■ **Data excerpt**:
——————

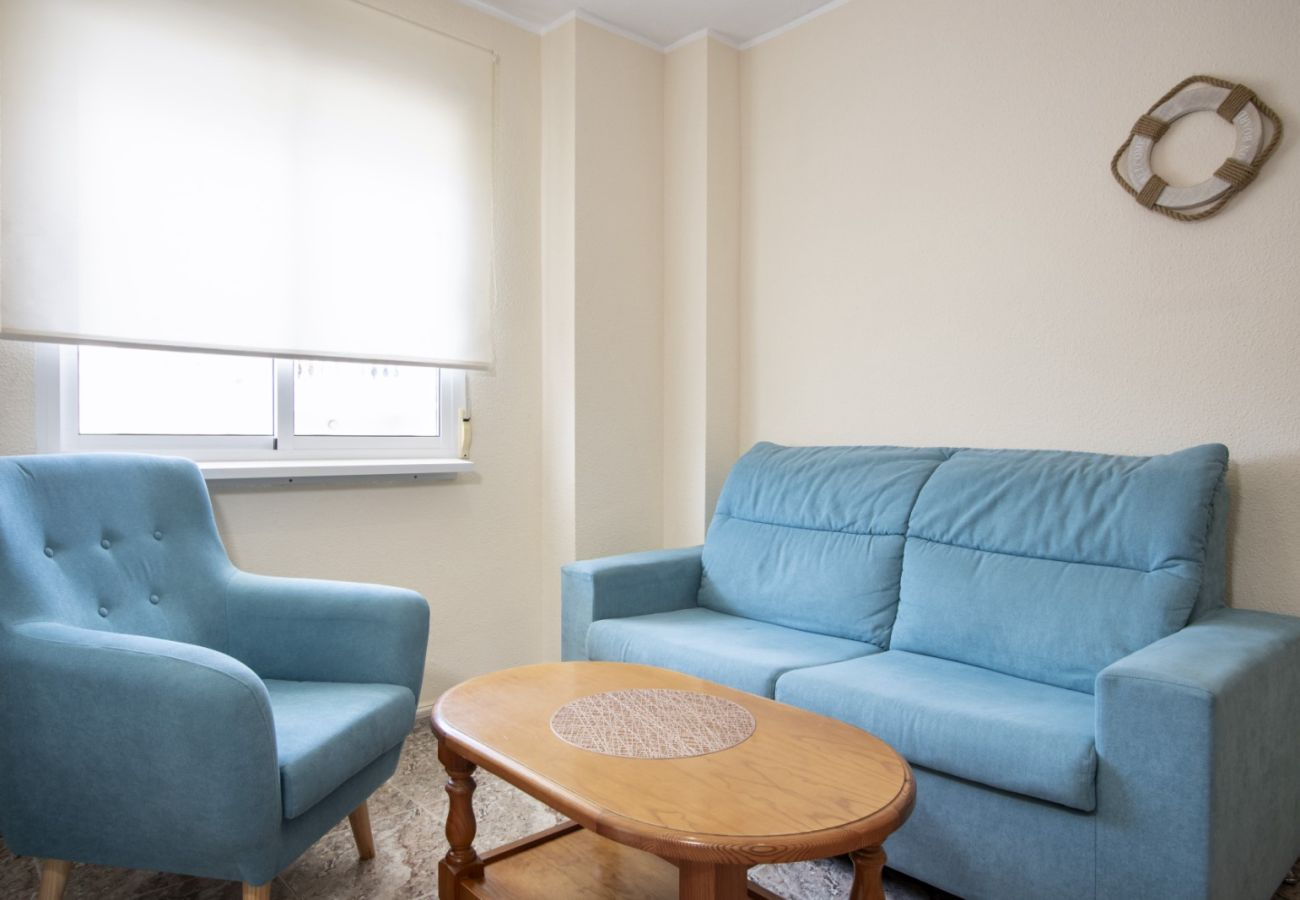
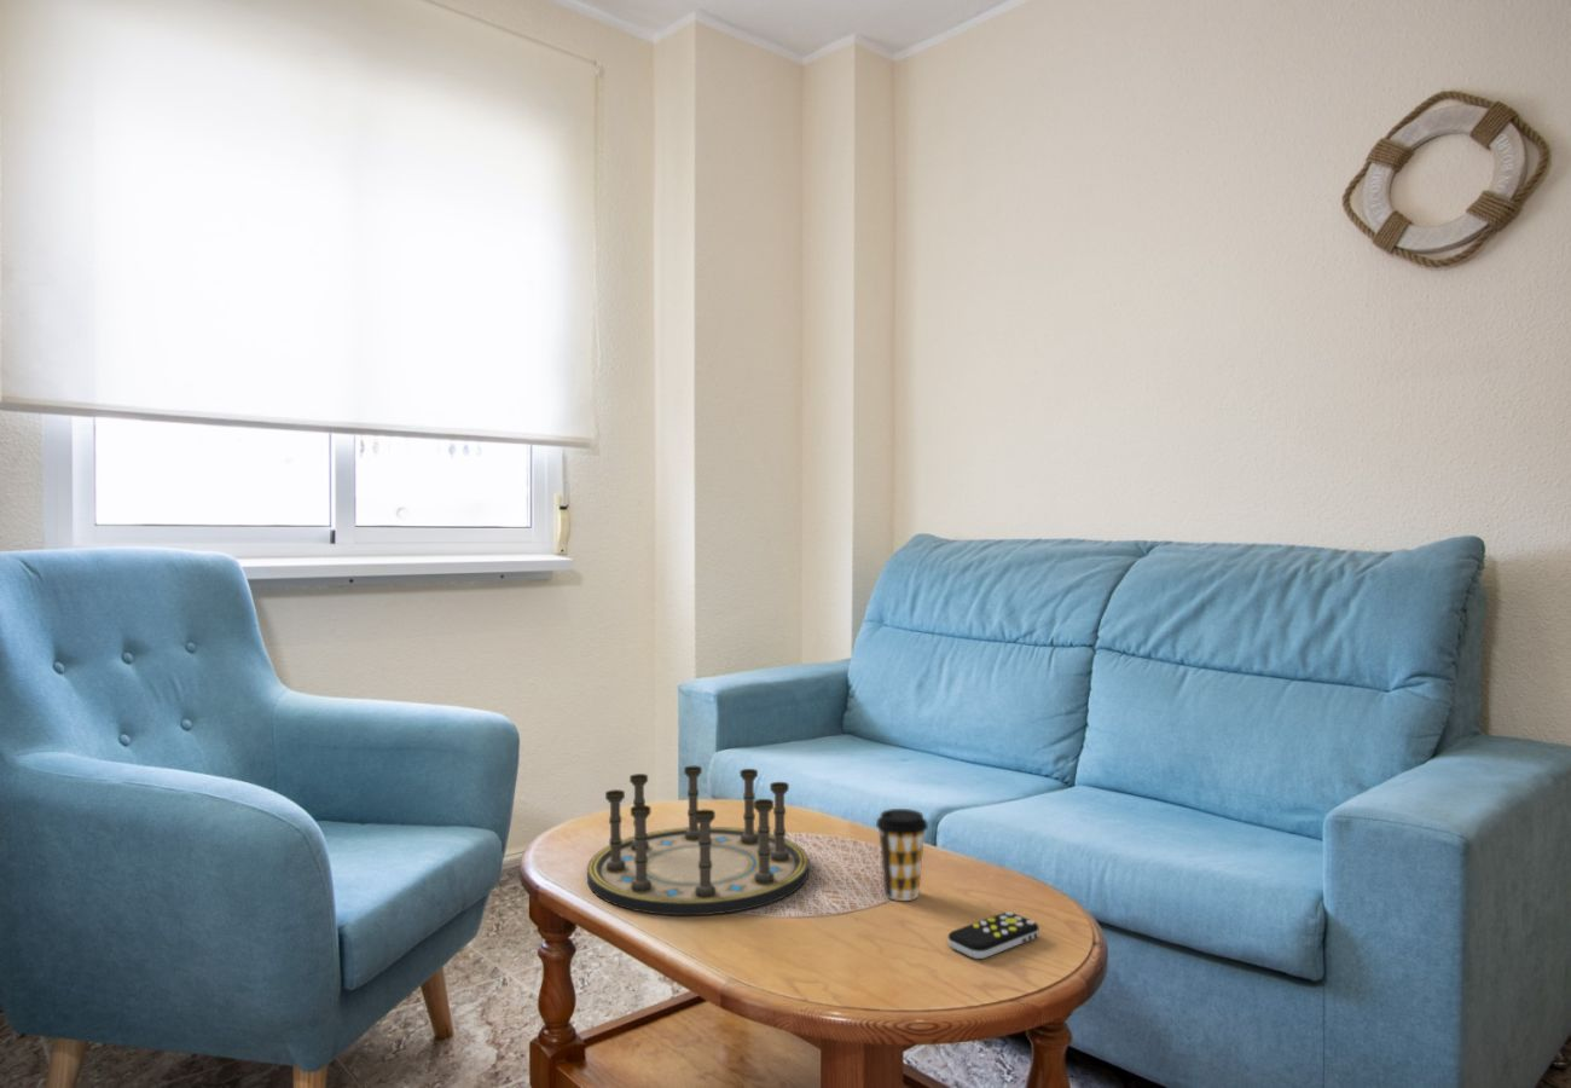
+ coffee cup [875,808,929,902]
+ board game [586,765,810,916]
+ remote control [947,910,1040,960]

——————

The pictures are to be omitted, and the rest of the listing is to be transcribed exactly.

■ **Response area**:
+ coffee cup [875,808,929,902]
+ board game [586,765,810,916]
+ remote control [947,910,1040,960]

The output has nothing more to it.